Reputation: 482
Want to go through lines in a file and grab certain parts of them.
Lines look like the below "2584\tM108\tK:14%" "2585\tM108\tK:14%\tN:10%"
I have written the following expressions but they seem to be failing me... Firstly I am looking to grab the M10* and the K, and stick them together, taking only the first entry after the M10* (in the above example K).
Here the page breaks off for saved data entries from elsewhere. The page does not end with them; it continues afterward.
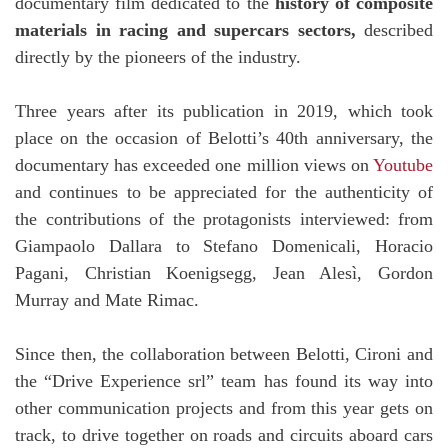
documentary film dedicated to the
history of composite
materials
in racing and supercars sectors,
described
directly by the pioneers of the industry.
Three years after its publication in 2019, which took
place on the occasion of Belotti’s 40th anniversary, the
documentary has exceeded one million views on
Youtube
and continues to be appreciated for the authenticity of
the contributions of the protagonists interviewed: from
Giampaolo Dallara to Stefano Domenicali, Horacio
Pagani, Christian Koenigsegg, Jean Alesì, Gordon
Murray and Mate Rimac.
Since then, the collaboration between Belotti, Cironi and
the “Drive Experience srl” team has found its way into
other communication projects and from this year gets on
track, to drive together on roads and circuits aboard cars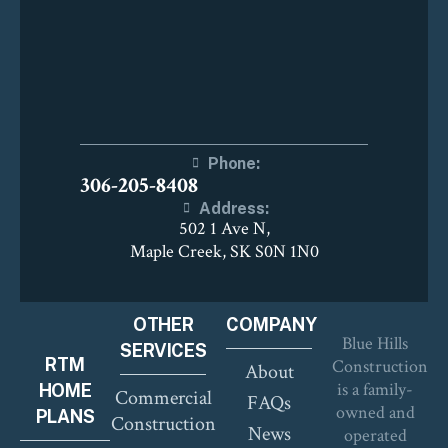
Phone:
306-205-8408
Address:
502 1 Ave N,
Maple Creek, SK S0N 1N0
OTHER
COMPANY
Blue Hills
SERVICES
RTM
Construction
About
is a family-
HOME
Commercial
FAQs
owned and
PLANS
Construction
News
operated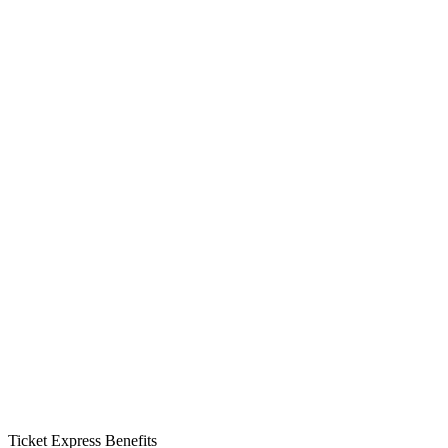
Ticket Express Benefits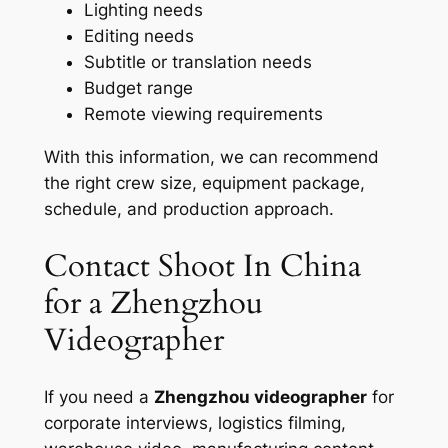
Lighting needs
Editing needs
Subtitle or translation needs
Budget range
Remote viewing requirements
With this information, we can recommend
the right crew size, equipment package,
schedule, and production approach.
Contact Shoot In China
for a Zhengzhou
Videographer
If you need a
Zhengzhou videographer
for
corporate interviews, logistics filming,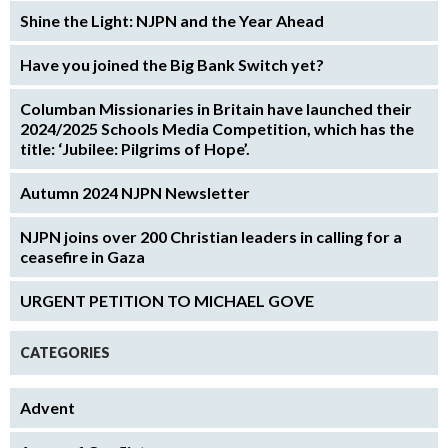
Shine the Light: NJPN and the Year Ahead
Have you joined the Big Bank Switch yet?
Columban Missionaries in Britain have launched their
2024/2025 Schools Media Competition, which has the
title: ‘Jubilee: Pilgrims of Hope’.
Autumn 2024 NJPN Newsletter
NJPN joins over 200 Christian leaders in calling for a
ceasefire in Gaza
URGENT PETITION TO MICHAEL GOVE
CATEGORIES
Advent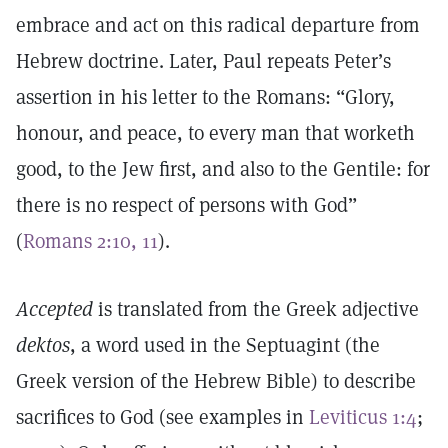
embrace and act on this radical departure from
Hebrew doctrine. Later, Paul repeats Peter’s
assertion in his letter to the Romans: “Glory,
honour, and peace, to every man that worketh
good, to the Jew first, and also to the Gentile: for
there is no respect of persons with God”
(
Romans 2:10, 11
).
Accepted
is translated from the Greek adjective
dektos
, a word used in the Septuagint (the
Greek version of the Hebrew Bible) to describe
sacrifices to God (see examples in
Leviticus 1:4
;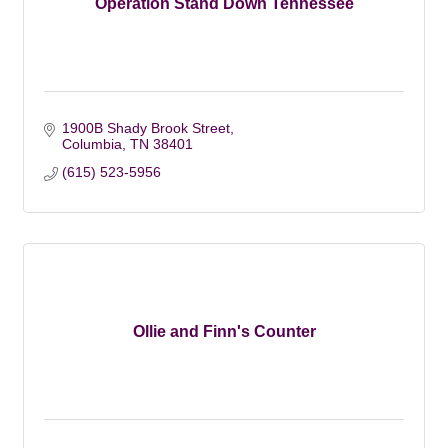
Operation Stand Down Tennessee
1900B Shady Brook Street
Columbia
TN
38401
(615) 523-5956
Ollie and Finn's Counter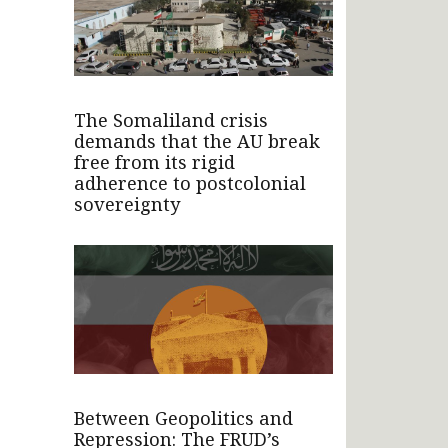
The Somaliland crisis
demands that the AU break
free from its rigid
adherence to postcolonial
sovereignty
Between Geopolitics and
Repression: The FRUD’s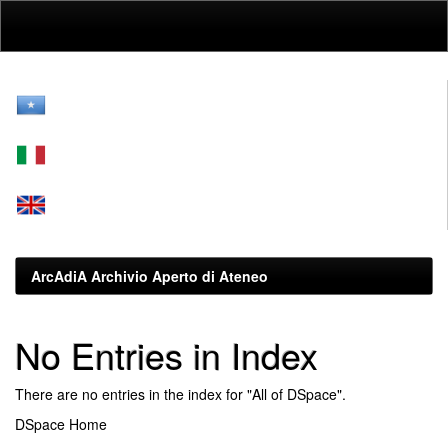
Skip
navigation
ArcAdiA Archivio Aperto di Ateneo
No Entries in Index
There are no entries in the index for "All of DSpace".
DSpace Home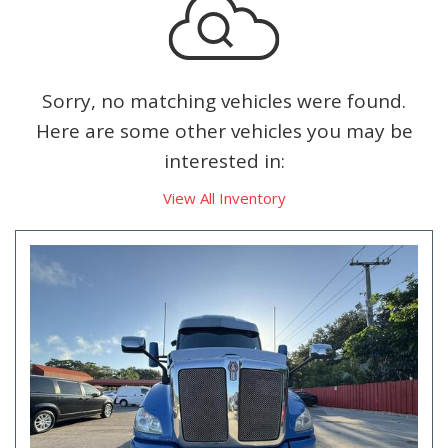
Sorry, no matching vehicles were found.
Here are some other vehicles you may be
interested in:
View All Inventory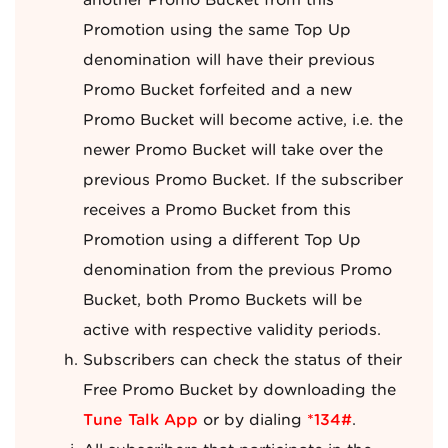
another Promo Bucket from this
Promotion using the same Top Up
denomination will have their previous
Promo Bucket forfeited and a new
Promo Bucket will become active, i.e. the
newer Promo Bucket will take over the
previous Promo Bucket. If the subscriber
receives a Promo Bucket from this
Promotion using a different Top Up
denomination from the previous Promo
Bucket, both Promo Buckets will be
active with respective validity periods.
Subscribers can check the status of their
Free Promo Bucket by downloading the
Tune Talk App
or by dialing
*134#
.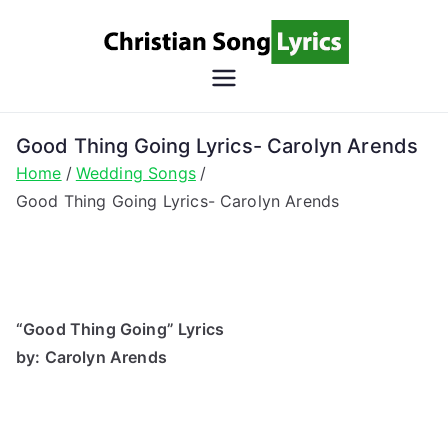
Skip
to
content
Christian
Christian Lyrics Online!
Song
Good Thing Going Lyrics- Carolyn Arends
Home
Wedding Songs
Lyrics
Good Thing Going Lyrics- Carolyn Arends
“Good Thing Going” Lyrics
by: Carolyn Arends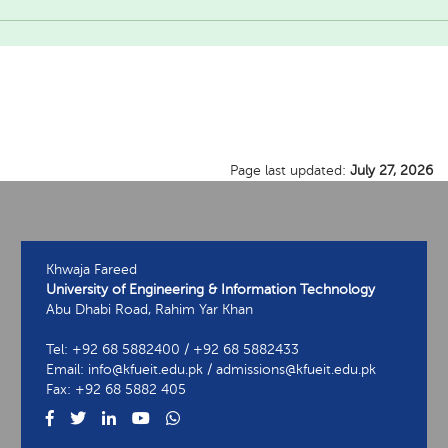
Page last updated:
July 27, 2026
Khwaja Fareed
University of Engineering & Information Technology
Abu Dhabi Road, Rahim Yar Khan
Tel: +92 68 5882400 / +92 68 5882433
Email: info@kfueit.edu.pk / admissions@kfueit.edu.pk
Fax: +92 68 5882 405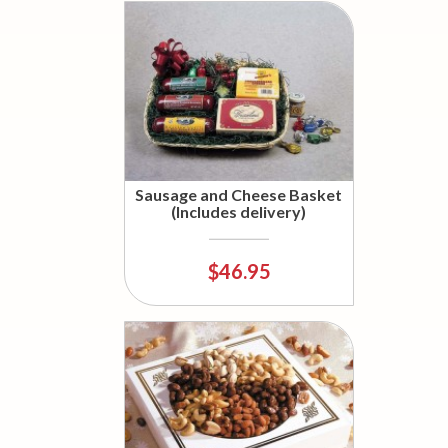
Sausage and Cheese Basket
(Includes delivery)
$46.95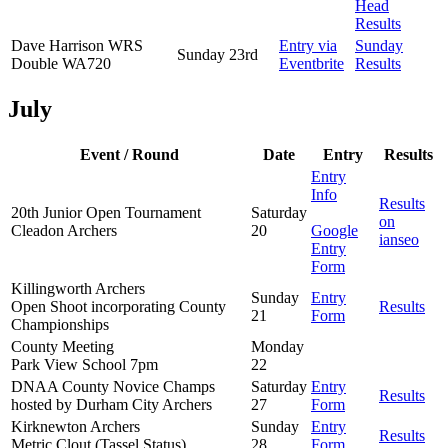
Head
Results
Dave Harrison WRS
Entry via
Sunday
Sunday 23rd
Double WA720
Eventbrite
Results
July
Event / Round
Date
Entry
Results
Entry
Info
Results
20th Junior Open Tournament
Saturday
on
Cleadon Archers
20
Google
ianseo
Entry
Form
Killingworth Archers
Sunday
Entry
Open Shoot incorporating County
Results
21
Form
Championships
County Meeting
Monday
Park View School 7pm
22
DNAA County Novice Champs
Saturday
Entry
Results
hosted by Durham City Archers
27
Form
Kirknewton Archers
Sunday
Entry
Results
Metric Clout (Tassel Status)
28
Form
Mutation = re.sub(r'.*\t(.*)\t.*:(.*)%.*', r'\1\2', line)
I want Mutation = M108K
Secondly I want to grab the percentage without the % symbol
Percentage = re.sub(r'.*\t.*\t.*:(.*)%.*', r'\1', line)
I want Percentage = 14
Not very practiced are writing expressions, these don't really work and are inefficient. Any help fixing/optimising them is appreciated.
Upvotes: 2
Views: 37
Reputation: 174834
I would do all these in a single regex. .*
is greedy which eats all the characters as much as possible. So you need to make it to do a non-greedy match by adding ?
quantifier next to *
.
>>> import re
>>> s = "2584\tM108\tK:14%" "2585\tM108\tK:14%\tN:10%"
>>> re.sub(r'^.*?\t(.*?)\t(.*?):(.*?)%.*', r'\1\2 \3', s)
'M108K 14'
or
>>> mutation,percentage = re.sub(r'^.*?\t(.*?)\t(.*?):(.*?)%.*', r'\1\2 \3', s).split()
>>> mutation
'M108K'
>>> percentage
'14'
Upvotes: 3